Single by Suicidal Tendencies

from the album How Will I Laugh Tomorrow When I Can't Even Smile Today
- B-side: "Suicyco Mania" (instrumental version)
- Released: 1988
- Recorded: April 1988
- Studio: Cherokee, Los Angeles
- Genre: Crossover thrash; thrash metal; hardcore punk;
- Length: 4:32
- Label: Epic
- Songwriter(s): Mike Clark; Mike Muir;
- Producer(s): Mark Dodson; Suicidal Tendencies;

Suicidal Tendencies singles chronology
| "Possessed to Skate" (1987) | "Trip at the Brain" (1988) | "How Will I Laugh Tomorrow?" (1989) |

= Trip at the Brain =

"Trip at the Brain" is a song by American crossover thrash band Suicidal Tendencies. It is the first track on their 1988 third album How Will I Laugh Tomorrow When I Can't Even Smile Today and was the album's first single.

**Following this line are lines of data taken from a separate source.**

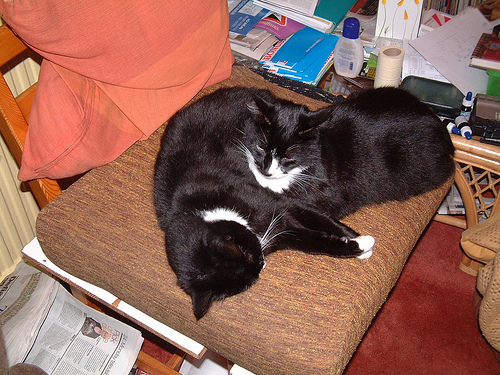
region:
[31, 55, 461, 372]
two black and white cats sharing a brown cushion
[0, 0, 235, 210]
orange pillow leaning against wood chair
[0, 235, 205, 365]
edge of white board above newspaper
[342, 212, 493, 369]
lacy beige fabric over red carpeting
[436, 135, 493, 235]
edge of wooden table with curve and diamond pattern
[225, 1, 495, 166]
clutter on top of table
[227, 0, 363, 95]
papers next to stack of envelopes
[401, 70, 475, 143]
black case next to little bottles with droppers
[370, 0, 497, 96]
large envelope between book and gift bag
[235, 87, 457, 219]
A black and white cat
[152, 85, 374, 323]
A black cat with white paws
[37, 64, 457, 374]
A brown seat cushion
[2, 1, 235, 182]
A pillow with a salmon colored case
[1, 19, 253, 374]
A wooden hard backed chair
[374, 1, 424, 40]
A greeting card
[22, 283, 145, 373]
A news paper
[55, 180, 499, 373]
A red carpet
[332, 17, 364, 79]
A blue and white bottle of lotion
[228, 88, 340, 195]
a black and white cat head.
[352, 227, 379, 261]
a couple of white paws.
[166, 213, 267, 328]
a cat with a black head.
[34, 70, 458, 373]
A cushion with cats.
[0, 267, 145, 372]
a news paper on the ground.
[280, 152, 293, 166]
a cat's left eye.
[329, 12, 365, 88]
a bottle on a table.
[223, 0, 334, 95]
a book on a table.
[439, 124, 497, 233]
a brown piece of furniture.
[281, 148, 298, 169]
A left cat eye.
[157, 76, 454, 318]
Two black and white cats.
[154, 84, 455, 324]
Two cats snuggled together.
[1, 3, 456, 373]
Cats laying on a chair.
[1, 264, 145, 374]
A newspaper.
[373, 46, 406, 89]
A roll of toilet paper.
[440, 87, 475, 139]
Three dropper bottles.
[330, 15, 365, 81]
A bottle with a blue cap.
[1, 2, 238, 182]
An orange pillow.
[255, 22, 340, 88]
Some photograph envelopes.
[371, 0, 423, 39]
A greeting card with yellow flowers on it.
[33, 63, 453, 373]
Two cats lying on a pillow.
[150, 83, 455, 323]
Two black and white cats sleeping.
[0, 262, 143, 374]
A newspaper on the ground.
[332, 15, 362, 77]
A small white bottle with a blue cap.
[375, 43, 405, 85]
A roll of toilet paper.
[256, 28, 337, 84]
A stack of blue papers.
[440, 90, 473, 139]
Three small medicine bottles.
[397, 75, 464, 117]
A black case for glasses.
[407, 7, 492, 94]
A white piece of paper with writing on it.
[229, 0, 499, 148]
Items scattered on a small table.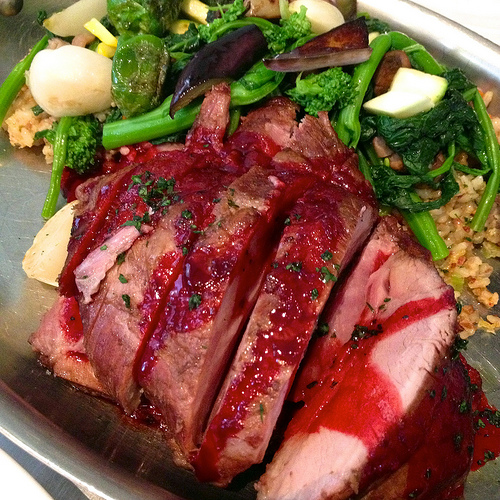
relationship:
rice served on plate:
[415, 90, 498, 340] [2, 0, 483, 499]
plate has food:
[2, 0, 483, 499] [42, 45, 438, 459]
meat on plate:
[27, 82, 479, 497] [2, 0, 483, 499]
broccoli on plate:
[248, 42, 355, 127] [2, 0, 483, 499]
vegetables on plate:
[1, 1, 485, 261] [2, 0, 483, 499]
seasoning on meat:
[98, 170, 498, 467] [23, 87, 461, 498]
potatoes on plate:
[33, 46, 120, 123] [2, 0, 483, 499]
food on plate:
[87, 79, 444, 386] [2, 0, 483, 499]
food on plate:
[0, 0, 500, 500] [2, 0, 483, 499]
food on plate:
[0, 0, 500, 500] [12, 58, 499, 358]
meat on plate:
[23, 87, 461, 498] [2, 0, 483, 499]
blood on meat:
[281, 158, 350, 429] [23, 87, 461, 498]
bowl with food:
[1, 1, 498, 496] [0, 0, 500, 500]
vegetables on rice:
[1, 1, 500, 260] [329, 85, 477, 270]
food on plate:
[0, 0, 500, 500] [13, 179, 48, 245]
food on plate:
[88, 57, 396, 307] [15, 167, 61, 232]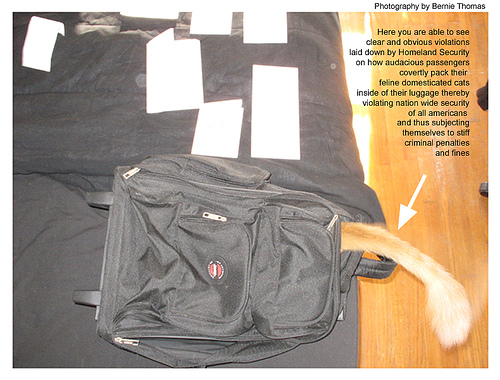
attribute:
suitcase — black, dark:
[72, 155, 341, 369]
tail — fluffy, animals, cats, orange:
[340, 222, 472, 348]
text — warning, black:
[347, 28, 470, 158]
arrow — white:
[397, 172, 427, 230]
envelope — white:
[251, 63, 301, 160]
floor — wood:
[336, 11, 489, 368]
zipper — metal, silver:
[123, 167, 140, 179]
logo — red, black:
[206, 255, 227, 282]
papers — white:
[145, 28, 245, 161]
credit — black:
[375, 1, 487, 11]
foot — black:
[72, 289, 104, 309]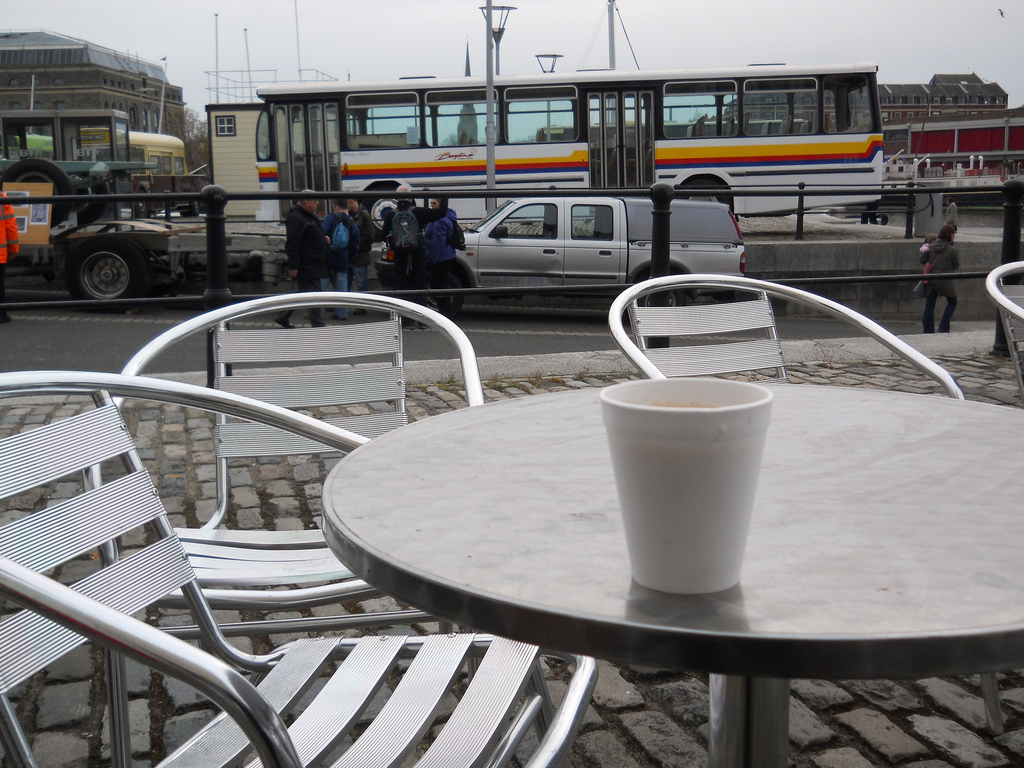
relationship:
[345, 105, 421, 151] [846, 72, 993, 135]
window on building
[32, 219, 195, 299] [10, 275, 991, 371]
car on street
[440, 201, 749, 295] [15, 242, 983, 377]
truck on street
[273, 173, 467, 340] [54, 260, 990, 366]
people standing in street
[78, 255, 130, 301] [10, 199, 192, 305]
tire on truck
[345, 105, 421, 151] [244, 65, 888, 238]
window on bus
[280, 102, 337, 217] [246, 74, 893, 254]
door on bus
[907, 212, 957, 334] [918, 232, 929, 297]
person carrying child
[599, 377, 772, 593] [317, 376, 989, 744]
cup on table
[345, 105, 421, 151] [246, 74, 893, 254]
window on bus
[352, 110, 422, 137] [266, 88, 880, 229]
window on bus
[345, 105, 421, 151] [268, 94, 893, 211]
window on bus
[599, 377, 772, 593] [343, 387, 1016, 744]
cup on table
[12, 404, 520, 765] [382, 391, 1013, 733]
chair next to table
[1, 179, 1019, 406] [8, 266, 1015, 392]
fence alongside road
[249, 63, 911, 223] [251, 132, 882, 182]
bus with stripe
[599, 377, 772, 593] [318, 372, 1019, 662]
cup sitting on table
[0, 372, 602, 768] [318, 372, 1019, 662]
chair at table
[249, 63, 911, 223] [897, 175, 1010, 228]
bus parked in lot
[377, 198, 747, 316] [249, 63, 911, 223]
truck parked  by bus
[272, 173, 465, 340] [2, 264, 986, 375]
people standing in lot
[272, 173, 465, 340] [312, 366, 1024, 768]
people behind table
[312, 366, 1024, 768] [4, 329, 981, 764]
table on sidewalk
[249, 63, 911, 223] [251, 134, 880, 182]
bus with lines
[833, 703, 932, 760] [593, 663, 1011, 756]
brick on sidewalk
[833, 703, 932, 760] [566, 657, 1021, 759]
brick on sidewalk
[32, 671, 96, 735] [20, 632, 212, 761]
brick on sidewalk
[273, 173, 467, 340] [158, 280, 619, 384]
people on street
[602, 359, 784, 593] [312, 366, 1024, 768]
cup on table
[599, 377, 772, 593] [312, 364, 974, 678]
cup on a table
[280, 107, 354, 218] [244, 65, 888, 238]
door of bus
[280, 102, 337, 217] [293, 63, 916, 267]
door of a bus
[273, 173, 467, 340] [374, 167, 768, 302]
people gathered next to a car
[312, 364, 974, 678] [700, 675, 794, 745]
table on a leg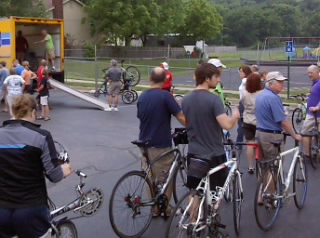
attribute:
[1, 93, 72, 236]
woman — standing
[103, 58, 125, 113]
man — standing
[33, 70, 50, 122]
girl — standing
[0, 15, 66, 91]
truck — for loading bikes on, yellow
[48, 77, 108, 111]
truck ramp — aluminum, for loading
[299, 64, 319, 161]
man — standing, balding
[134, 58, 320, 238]
people — standing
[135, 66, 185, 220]
man — balding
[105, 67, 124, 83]
shirt — gray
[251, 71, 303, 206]
man — older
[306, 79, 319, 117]
shirt — purple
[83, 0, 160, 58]
tree — leafy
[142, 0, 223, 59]
tree — leafy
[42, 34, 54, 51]
shirt — lime green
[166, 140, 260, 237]
bicycle — white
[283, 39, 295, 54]
sign — blue, white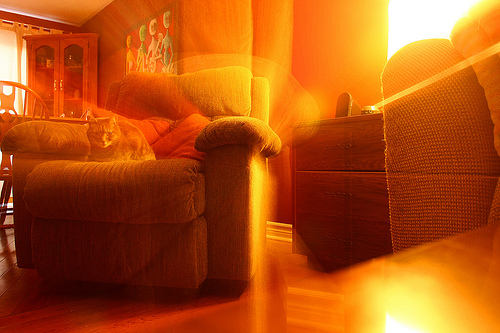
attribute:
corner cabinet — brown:
[18, 26, 103, 118]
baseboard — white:
[261, 215, 302, 246]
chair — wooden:
[2, 80, 54, 247]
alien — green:
[135, 24, 150, 71]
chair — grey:
[22, 62, 279, 310]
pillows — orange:
[0, 53, 317, 289]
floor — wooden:
[68, 282, 158, 327]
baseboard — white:
[265, 221, 292, 245]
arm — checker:
[376, 39, 498, 249]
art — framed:
[117, 16, 176, 83]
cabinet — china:
[20, 32, 103, 119]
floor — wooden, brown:
[7, 219, 498, 331]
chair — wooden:
[0, 80, 50, 237]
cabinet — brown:
[270, 116, 404, 281]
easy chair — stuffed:
[28, 92, 260, 297]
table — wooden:
[286, 107, 392, 271]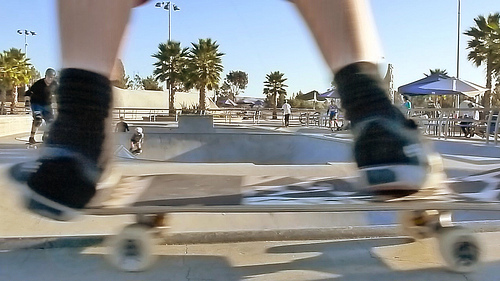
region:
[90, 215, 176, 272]
wheel on the skateboard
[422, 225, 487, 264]
the wheel is blurred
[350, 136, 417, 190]
back of the shoe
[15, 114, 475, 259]
person on the skateboard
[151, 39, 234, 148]
palm trees in skate park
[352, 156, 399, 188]
label on the shoe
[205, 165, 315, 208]
top of the skateboard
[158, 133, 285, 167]
ramp of the skatepark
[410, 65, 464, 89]
the tent is blue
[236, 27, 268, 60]
the sky is clear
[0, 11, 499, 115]
Palm trees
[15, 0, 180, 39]
Overhead lights for the skate park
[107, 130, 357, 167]
Skate park bowl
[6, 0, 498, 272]
Kids skateboarding at the park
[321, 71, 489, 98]
Blue sun canopies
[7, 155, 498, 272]
Black and white skateboard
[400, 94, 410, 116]
Man with teal shirt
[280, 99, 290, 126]
Man in white shirt and black pants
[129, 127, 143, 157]
Skateboarder in the bowl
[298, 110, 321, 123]
Bicycle parked outside of the skating area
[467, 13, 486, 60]
a palm tree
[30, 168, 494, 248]
a skateboard on the ground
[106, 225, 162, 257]
a white wheel on the skateboard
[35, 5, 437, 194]
a person wearing black shoes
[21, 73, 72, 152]
a man skateboarding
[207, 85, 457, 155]
people at a skate park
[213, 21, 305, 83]
the sky behind the trees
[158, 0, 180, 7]
a light post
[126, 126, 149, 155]
a person with a white helmet on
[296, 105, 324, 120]
a bicycle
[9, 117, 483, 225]
two feet on the skateboard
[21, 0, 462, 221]
legs are about shoulder width apart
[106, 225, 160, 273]
white wheel under the skateboard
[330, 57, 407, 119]
black socks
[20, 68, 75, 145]
person on a skateboard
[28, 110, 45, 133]
knee is bent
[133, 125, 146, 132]
helmet on the head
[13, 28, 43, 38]
three lights on the top of the pole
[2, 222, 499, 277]
shadows on the ground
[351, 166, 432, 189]
bottom of the shoe is white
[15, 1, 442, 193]
A person on a skateboard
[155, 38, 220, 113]
Trees near the skatepark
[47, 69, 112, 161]
The person is wearing a black sock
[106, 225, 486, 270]
Wheels on the skateboard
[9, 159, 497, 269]
A skateboard beneath the person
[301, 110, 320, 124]
A bicycle by the fence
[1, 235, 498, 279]
A shadow on the ground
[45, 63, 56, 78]
The person is wearing a helmet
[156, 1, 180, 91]
A lamp post near the trees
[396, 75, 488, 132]
An umbrella near the people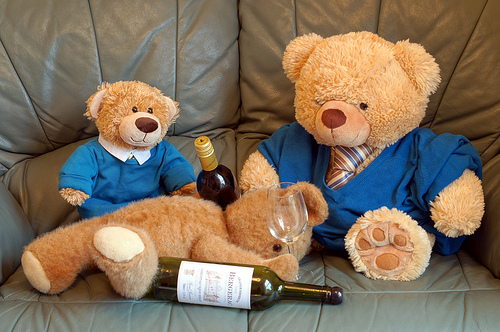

It is also the first track on the 2010 compilation album Playlist: The Very Best of Suicidal Tendencies, which was not endorsed by the band.

==Music video==
The music video for the song was directed by Bill Fishman, which received heavy rotation on MTV. In the video a homeless person is seen rummaging through some trash. He finds a brain and exclaims "There's nothing wrong with dis brain". Fade to a psychiatrist office where Mike Muir is tied down to a couch while a psychiatrist (same person as the homeless person) tries to hypnotize Muir with a brain on a chain. Muir escapes the office which is part of a psychiatric hospital. Muir opens various doors trying to escape but all only lead to various scenes. These scenes could be interpreted to be scenes in his mind. One scene has John Cusack in a cameo. Muir is recaptured and brought back to the psychiatrist office. The video ends with the opening scene being repeated.

==Covers==
- This song was covered by the Danish death/thrash metal band Hatesphere in their 2005 EP The Killing.